## Source material
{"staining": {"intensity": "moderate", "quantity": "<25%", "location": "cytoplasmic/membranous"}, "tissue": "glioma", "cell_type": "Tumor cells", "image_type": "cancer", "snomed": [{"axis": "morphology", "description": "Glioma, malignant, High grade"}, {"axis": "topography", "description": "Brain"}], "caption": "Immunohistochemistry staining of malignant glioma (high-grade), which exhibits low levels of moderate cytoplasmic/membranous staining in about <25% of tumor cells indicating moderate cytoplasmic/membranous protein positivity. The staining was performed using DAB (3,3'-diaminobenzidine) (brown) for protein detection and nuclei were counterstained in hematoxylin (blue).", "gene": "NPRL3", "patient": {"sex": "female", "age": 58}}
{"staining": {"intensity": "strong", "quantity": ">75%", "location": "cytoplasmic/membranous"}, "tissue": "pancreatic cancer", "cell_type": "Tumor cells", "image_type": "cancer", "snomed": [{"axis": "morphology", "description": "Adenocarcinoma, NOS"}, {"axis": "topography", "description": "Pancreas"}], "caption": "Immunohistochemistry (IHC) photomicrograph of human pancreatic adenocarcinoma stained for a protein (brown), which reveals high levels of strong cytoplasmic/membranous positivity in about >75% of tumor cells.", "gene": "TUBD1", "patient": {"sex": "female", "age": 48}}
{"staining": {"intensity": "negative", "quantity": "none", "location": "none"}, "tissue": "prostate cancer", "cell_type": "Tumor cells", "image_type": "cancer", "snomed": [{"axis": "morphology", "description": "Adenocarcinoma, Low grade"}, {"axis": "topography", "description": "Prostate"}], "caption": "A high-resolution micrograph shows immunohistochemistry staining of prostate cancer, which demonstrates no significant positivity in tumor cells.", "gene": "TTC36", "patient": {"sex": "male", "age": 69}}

## What you have to do
Return the listing above word for word.

## Solution
{"staining": {"intensity": "moderate", "quantity": "<25%", "location": "cytoplasmic/membranous"}, "tissue": "glioma", "cell_type": "Tumor cells", "image_type": "cancer", "snomed": [{"axis": "morphology", "description": "Glioma, malignant, High grade"}, {"axis": "topography", "description": "Brain"}], "caption": "Immunohistochemistry staining of malignant glioma (high-grade), which exhibits low levels of moderate cytoplasmic/membranous staining in about <25% of tumor cells indicating moderate cytoplasmic/membranous protein positivity. The staining was performed using DAB (3,3'-diaminobenzidine) (brown) for protein detection and nuclei were counterstained in hematoxylin (blue).", "gene": "NPRL3", "patient": {"sex": "female", "age": 58}}
{"staining": {"intensity": "strong", "quantity": ">75%", "location": "cytoplasmic/membranous"}, "tissue": "pancreatic cancer", "cell_type": "Tumor cells", "image_type": "cancer", "snomed": [{"axis": "morphology", "description": "Adenocarcinoma, NOS"}, {"axis": "topography", "description": "Pancreas"}], "caption": "Immunohistochemistry (IHC) photomicrograph of human pancreatic adenocarcinoma stained for a protein (brown), which reveals high levels of strong cytoplasmic/membranous positivity in about >75% of tumor cells.", "gene": "TUBD1", "patient": {"sex": "female", "age": 48}}
{"staining": {"intensity": "negative", "quantity": "none", "location": "none"}, "tissue": "prostate cancer", "cell_type": "Tumor cells", "image_type": "cancer", "snomed": [{"axis": "morphology", "description": "Adenocarcinoma, Low grade"}, {"axis": "topography", "description": "Prostate"}], "caption": "A high-resolution micrograph shows immunohistochemistry staining of prostate cancer, which demonstrates no significant positivity in tumor cells.", "gene": "TTC36", "patient": {"sex": "male", "age": 69}}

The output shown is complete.